Fifth or sixth grade, gym class, we’re playing volleyball. The teachers have instilled us with the proper rules and strategies. We are six students per side, arranged in a 2 by 3 array through which we rotate with each change in service. The back row is meant to set up the ball for the front row, and the front row is meant to spike the ball over the net. That is how we are instructed to play the game. That is not how we actually play it.
One of the reasons for the discrepancy is John Swenson. (Not his real name. I apologize to anyone reading this piece who actually is named John Swenson, which is quite possible because Minnesota is full of John Swensons and Sven Johnsons and Steve Bergsons and so on and so on.)
John Swenson, who is on my team, insists on running or diving for every single ball hit remotely near him, which is effectively all over the court. He is a one-man (or one pre-teen) volleyball show, seemingly everywhere at all times. The rest of us, or at least me, stand more or less in our designated positions and watch John swat the living hell out of the game.
Then, for one astounding moment, I see the volleyball come right at me. Really, it was on a trajectory over the net and directly toward my shoulders. Finally, a ball for me! A chance for me to get into the game! I crouch slightly, hold my palms forward, I watch the ball approach, and then…..
WHAM!!!

* Extracted records
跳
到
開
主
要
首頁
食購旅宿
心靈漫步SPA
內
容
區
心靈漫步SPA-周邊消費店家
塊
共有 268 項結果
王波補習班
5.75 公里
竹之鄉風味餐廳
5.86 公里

...

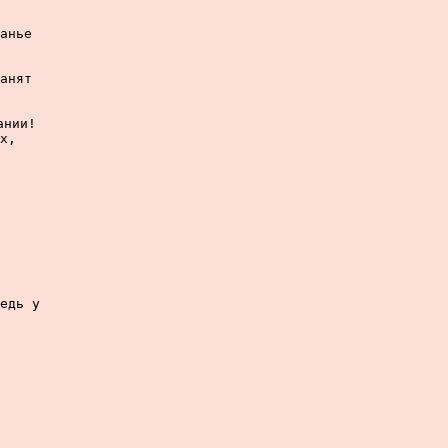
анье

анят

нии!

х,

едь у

* Questions
(a) In the volleyball recollection, how many students play on each side, and how are they arranged?
(b) Reproduce the passage of the volleyball recollection from "One of the reasons" to "of the game.".

* Exercise solutions
(a) Six students play on each side, arranged in a 2 by 3 array.

(b)
One of the reasons for the discrepancy is John Swenson. (Not his real name. I apologize to anyone reading this piece who actually is named John Swenson, which is quite possible because Minnesota is full of John Swensons and Sven Johnsons and Steve Bergsons and so on and so on.)
John Swenson, who is on my team, insists on running or diving for every single ball hit remotely near him, which is effectively all over the court. He is a one-man (or one pre-teen) volleyball show, seemingly everywhere at all times. The rest of us, or at least me, stand more or less in our designated positions and watch John swat the living hell out of the game.